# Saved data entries
::::::::

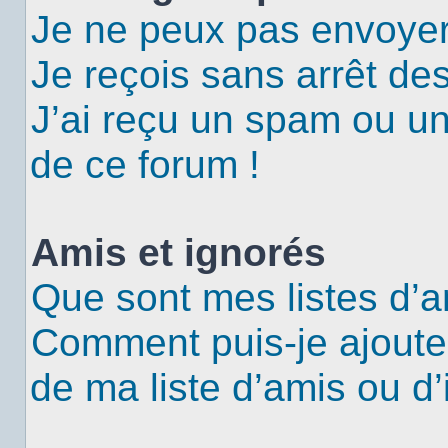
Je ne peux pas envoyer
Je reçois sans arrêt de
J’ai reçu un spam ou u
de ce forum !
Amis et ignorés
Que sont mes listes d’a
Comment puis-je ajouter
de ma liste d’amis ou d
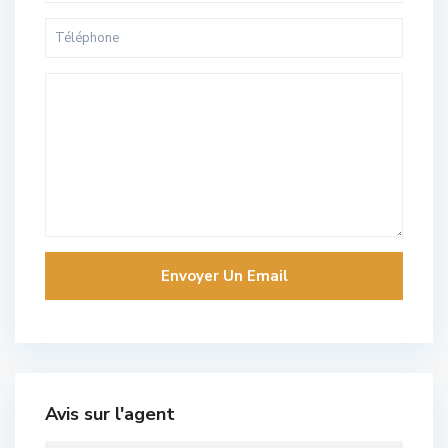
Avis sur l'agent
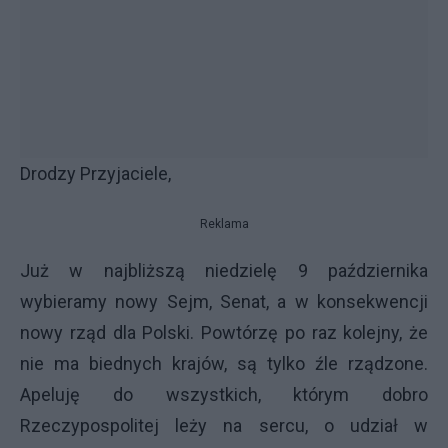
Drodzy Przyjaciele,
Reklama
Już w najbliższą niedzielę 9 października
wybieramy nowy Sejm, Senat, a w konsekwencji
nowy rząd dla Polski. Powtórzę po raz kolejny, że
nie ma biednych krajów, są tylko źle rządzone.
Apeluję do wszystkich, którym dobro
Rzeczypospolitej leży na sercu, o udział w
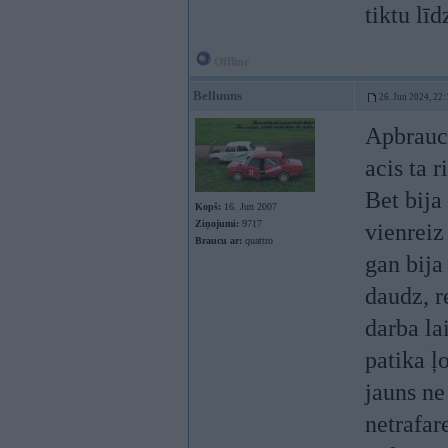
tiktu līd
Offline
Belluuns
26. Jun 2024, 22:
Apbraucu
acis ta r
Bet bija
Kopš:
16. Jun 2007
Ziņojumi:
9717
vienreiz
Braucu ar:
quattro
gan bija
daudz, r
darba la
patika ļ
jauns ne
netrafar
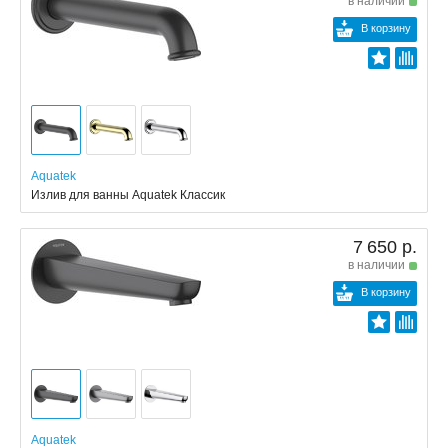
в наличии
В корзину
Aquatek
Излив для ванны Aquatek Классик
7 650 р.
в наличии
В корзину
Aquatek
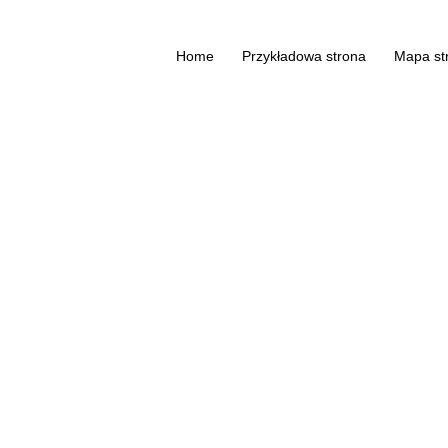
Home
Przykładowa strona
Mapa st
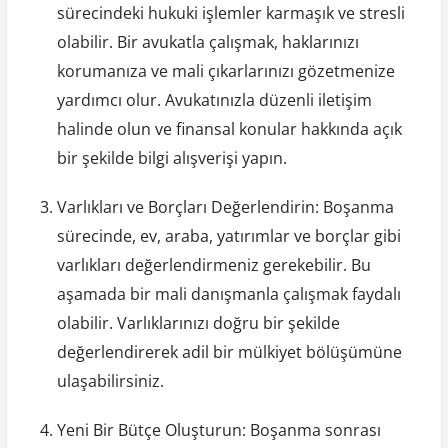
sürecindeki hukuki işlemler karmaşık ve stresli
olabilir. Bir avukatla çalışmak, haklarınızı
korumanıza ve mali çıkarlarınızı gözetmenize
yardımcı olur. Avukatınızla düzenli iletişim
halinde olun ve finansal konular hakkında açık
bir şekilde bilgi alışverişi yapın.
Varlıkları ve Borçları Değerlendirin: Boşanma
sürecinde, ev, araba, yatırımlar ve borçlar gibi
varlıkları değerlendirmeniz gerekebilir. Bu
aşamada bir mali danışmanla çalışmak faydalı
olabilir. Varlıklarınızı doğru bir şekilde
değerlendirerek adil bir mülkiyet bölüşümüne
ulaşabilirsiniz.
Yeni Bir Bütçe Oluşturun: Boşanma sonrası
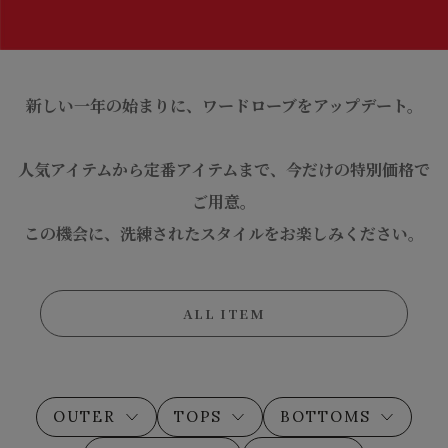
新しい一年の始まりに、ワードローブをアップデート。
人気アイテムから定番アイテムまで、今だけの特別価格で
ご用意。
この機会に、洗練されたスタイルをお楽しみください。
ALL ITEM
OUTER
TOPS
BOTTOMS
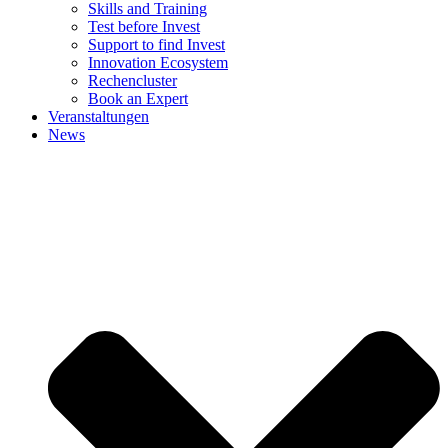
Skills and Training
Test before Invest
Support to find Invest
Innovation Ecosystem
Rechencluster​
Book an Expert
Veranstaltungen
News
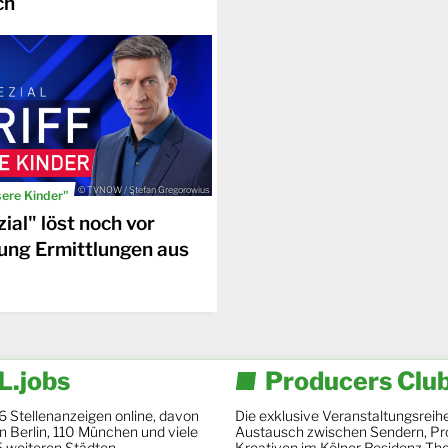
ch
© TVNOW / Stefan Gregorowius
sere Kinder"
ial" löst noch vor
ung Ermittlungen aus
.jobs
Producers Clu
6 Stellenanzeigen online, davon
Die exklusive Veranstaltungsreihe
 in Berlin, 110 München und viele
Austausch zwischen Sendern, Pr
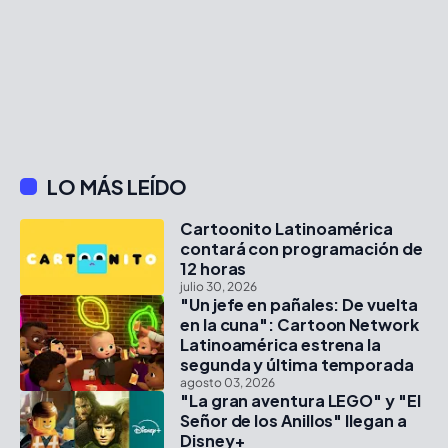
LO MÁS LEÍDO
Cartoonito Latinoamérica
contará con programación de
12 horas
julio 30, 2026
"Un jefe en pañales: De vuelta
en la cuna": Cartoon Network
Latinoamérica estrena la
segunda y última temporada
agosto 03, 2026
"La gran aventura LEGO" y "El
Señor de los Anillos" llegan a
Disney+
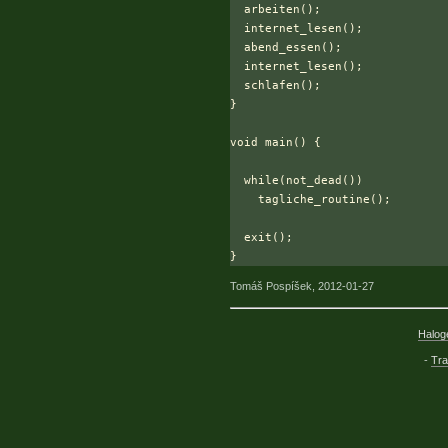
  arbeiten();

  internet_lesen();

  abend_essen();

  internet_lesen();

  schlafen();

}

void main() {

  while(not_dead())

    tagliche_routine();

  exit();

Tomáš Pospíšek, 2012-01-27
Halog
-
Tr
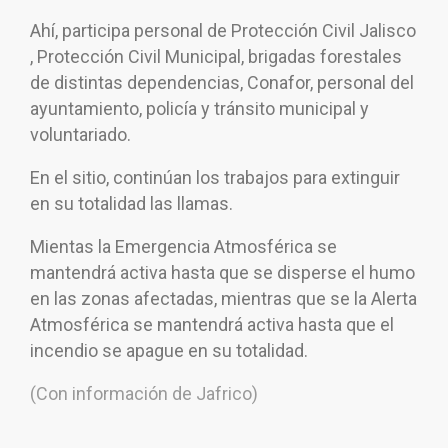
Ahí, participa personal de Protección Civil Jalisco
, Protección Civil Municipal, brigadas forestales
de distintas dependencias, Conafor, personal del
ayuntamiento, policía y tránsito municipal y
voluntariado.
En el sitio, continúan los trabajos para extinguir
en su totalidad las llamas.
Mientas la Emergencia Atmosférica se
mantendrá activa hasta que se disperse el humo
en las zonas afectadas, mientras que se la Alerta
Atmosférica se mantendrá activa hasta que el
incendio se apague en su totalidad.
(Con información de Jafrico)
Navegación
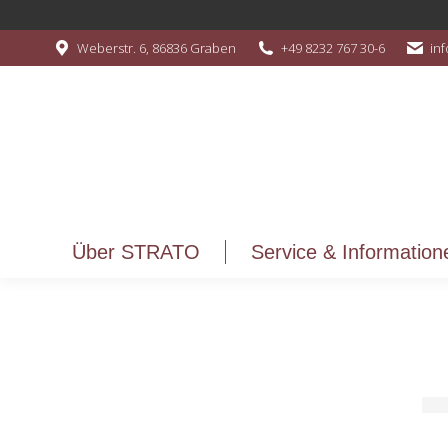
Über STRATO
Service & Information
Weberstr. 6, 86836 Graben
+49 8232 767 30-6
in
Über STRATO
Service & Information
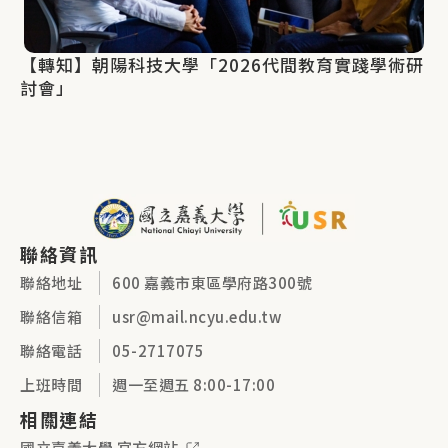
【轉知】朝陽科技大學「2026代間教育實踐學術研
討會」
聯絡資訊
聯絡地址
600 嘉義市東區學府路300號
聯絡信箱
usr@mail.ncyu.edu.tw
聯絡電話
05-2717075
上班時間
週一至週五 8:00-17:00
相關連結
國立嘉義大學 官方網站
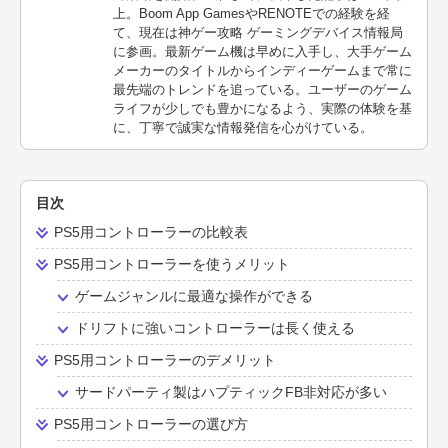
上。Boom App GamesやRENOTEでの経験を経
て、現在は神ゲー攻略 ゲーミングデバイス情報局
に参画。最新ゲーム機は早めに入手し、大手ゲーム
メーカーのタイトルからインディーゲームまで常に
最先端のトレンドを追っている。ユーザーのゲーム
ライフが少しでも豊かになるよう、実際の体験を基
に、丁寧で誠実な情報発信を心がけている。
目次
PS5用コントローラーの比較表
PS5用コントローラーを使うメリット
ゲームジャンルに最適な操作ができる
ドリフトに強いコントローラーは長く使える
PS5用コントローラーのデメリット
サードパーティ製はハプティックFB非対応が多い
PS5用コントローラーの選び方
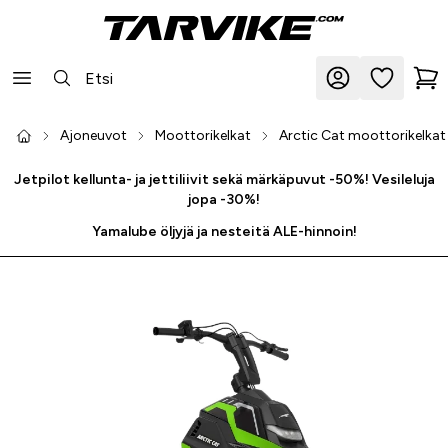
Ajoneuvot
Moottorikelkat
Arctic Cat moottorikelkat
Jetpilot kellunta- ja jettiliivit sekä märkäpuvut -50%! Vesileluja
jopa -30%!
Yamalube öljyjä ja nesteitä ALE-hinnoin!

::::::::

# REQUIRED ACTION
Report how many lines in the data include the word "olabilir". Nothing else is needed.

# ANSWER
2